** EXERCISE REQUIREMENTS **
Below are the entries. Transcribe exactly the lines from the one with "[287,906,427,925] $1,2,3,\ldots,N$. ->" through the one with "[386,317,452,334] analysis. ->", ends included, and leave out all others.

****

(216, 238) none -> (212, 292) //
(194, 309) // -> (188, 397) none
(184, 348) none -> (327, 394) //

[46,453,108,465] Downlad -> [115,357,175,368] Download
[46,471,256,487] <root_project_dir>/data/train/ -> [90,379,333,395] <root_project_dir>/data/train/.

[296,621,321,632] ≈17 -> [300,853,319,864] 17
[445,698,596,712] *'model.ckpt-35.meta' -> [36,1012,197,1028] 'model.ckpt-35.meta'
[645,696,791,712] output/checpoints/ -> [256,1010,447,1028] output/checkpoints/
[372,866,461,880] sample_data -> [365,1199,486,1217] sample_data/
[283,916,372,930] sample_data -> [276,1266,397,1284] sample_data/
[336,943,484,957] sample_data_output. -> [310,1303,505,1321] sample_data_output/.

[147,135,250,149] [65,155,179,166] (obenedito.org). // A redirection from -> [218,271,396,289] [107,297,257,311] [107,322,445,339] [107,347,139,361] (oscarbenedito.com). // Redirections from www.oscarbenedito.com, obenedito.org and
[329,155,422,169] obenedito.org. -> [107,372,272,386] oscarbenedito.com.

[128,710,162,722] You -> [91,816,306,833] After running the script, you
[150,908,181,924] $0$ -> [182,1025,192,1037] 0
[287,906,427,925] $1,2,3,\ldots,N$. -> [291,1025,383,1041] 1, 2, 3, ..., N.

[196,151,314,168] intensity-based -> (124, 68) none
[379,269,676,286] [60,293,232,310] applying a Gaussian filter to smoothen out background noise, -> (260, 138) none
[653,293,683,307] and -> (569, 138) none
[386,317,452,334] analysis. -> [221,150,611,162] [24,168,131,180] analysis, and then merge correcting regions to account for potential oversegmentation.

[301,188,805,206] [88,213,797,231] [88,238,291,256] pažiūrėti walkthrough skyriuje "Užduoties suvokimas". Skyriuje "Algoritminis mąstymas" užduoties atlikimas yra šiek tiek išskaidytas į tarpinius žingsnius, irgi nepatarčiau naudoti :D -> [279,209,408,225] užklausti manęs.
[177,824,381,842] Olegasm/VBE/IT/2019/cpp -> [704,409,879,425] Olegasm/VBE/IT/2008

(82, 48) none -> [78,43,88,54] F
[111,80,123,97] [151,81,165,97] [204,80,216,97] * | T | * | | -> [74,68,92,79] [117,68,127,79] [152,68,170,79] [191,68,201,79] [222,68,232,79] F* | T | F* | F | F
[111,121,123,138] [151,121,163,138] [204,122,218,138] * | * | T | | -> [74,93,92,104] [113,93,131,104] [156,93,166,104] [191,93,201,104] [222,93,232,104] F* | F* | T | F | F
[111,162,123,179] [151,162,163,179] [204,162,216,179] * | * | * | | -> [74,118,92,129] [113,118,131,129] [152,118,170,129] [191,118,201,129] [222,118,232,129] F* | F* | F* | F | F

****

** REPLY **
[287,906,427,925] $1,2,3,\ldots,N$. -> [291,1025,383,1041] 1, 2, 3, ..., N.

[196,151,314,168] intensity-based -> (124, 68) none
[379,269,676,286] [60,293,232,310] applying a Gaussian filter to smoothen out background noise, -> (260, 138) none
[653,293,683,307] and -> (569, 138) none
[386,317,452,334] analysis. -> [221,150,611,162] [24,168,131,180] analysis, and then merge correcting regions to account for potential oversegmentation.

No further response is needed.